-- REQUIRED WORK --
Extract the text lines from every item below, reproducing each one verbatim and leaving the pictures out.

(Records from a data collection)
== Segment start ==
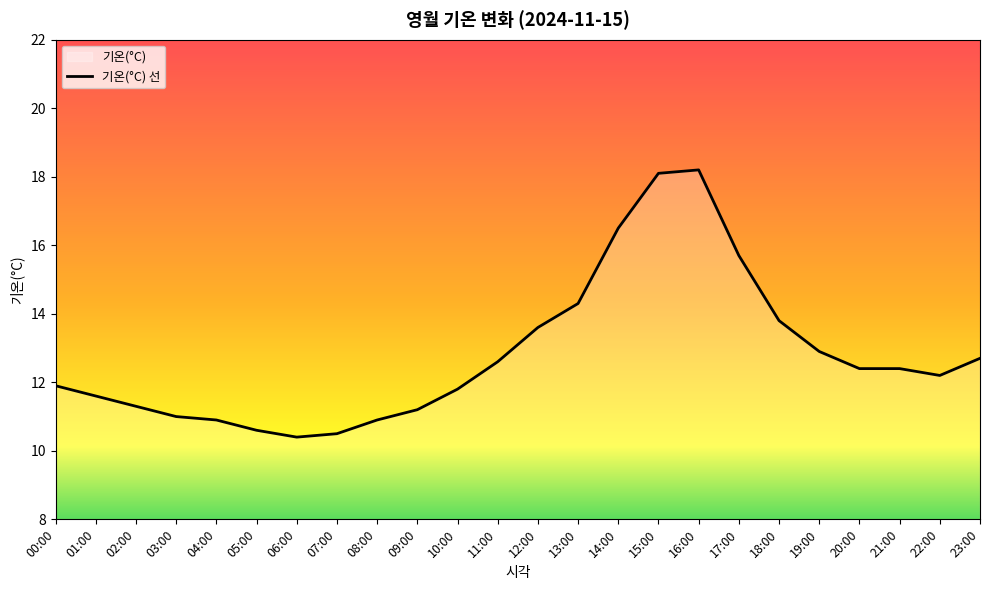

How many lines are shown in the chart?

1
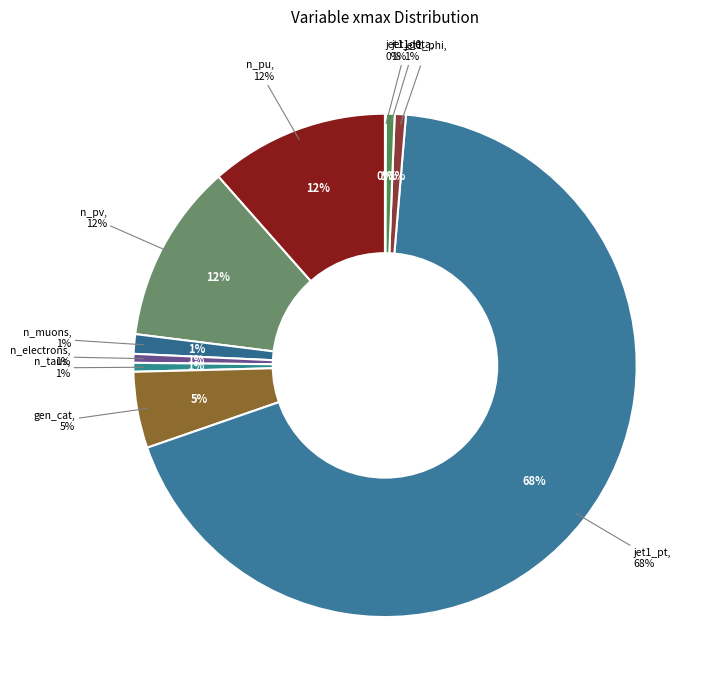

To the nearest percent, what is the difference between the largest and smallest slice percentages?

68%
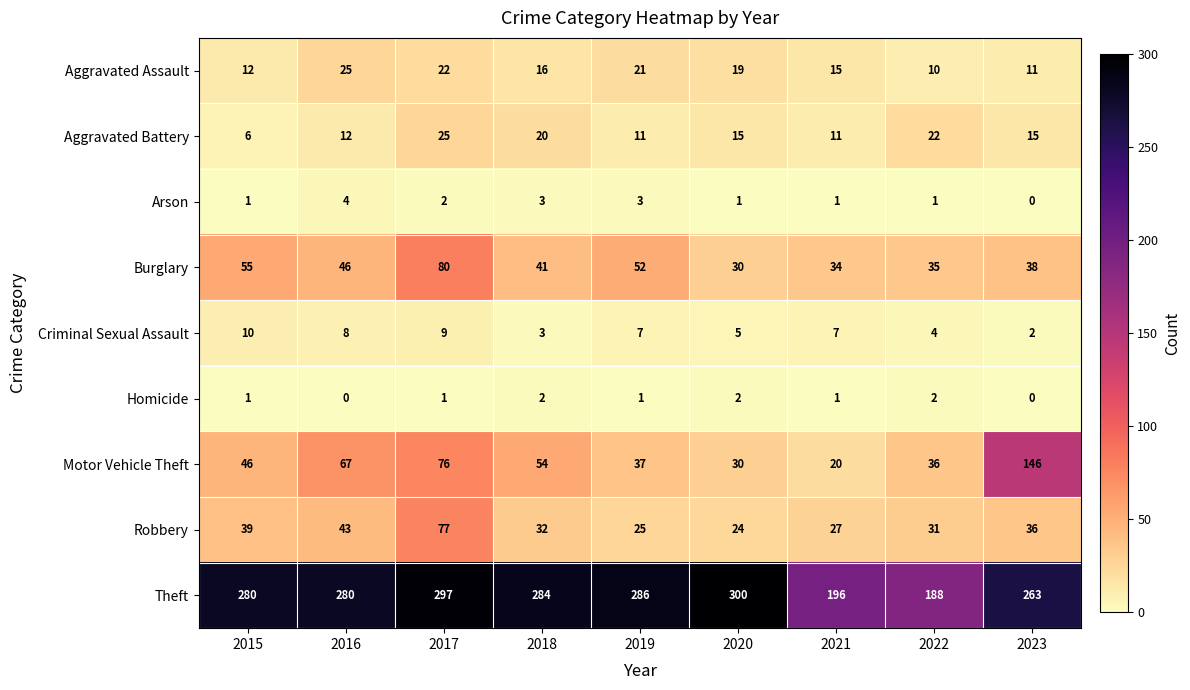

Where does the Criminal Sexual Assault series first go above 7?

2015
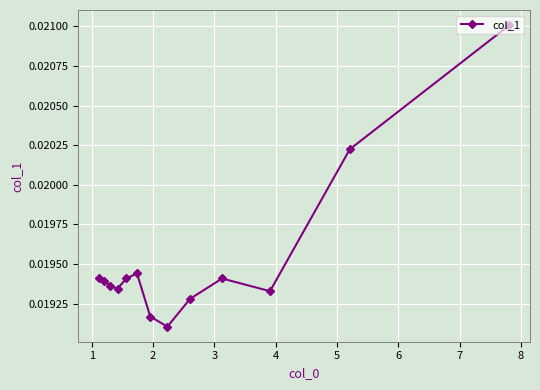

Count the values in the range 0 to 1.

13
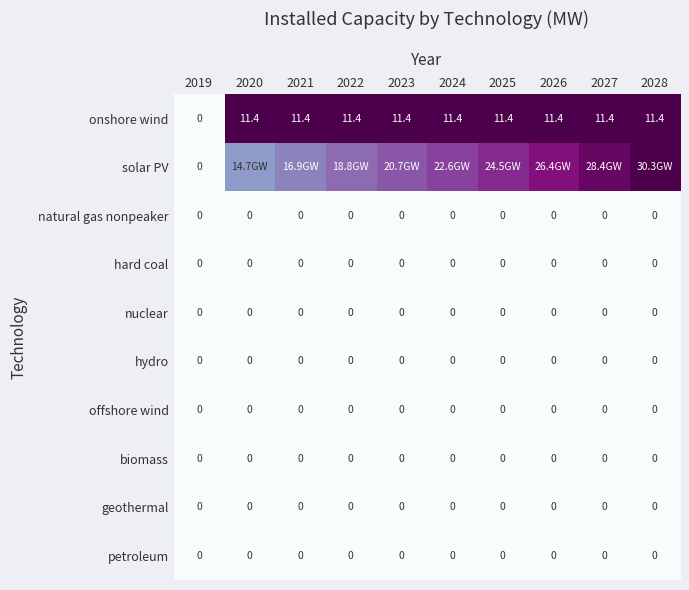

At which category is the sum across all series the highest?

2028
== Segment end ==
-- EXERCISE OUTPUT --
How many lines are shown in the chart?

1

To the nearest percent, what is the difference between the largest and smallest slice percentages?

68%

Where does the Criminal Sexual Assault series first go above 7?

2015

Count the values in the range 0 to 1.

13

At which category is the sum across all series the highest?

2028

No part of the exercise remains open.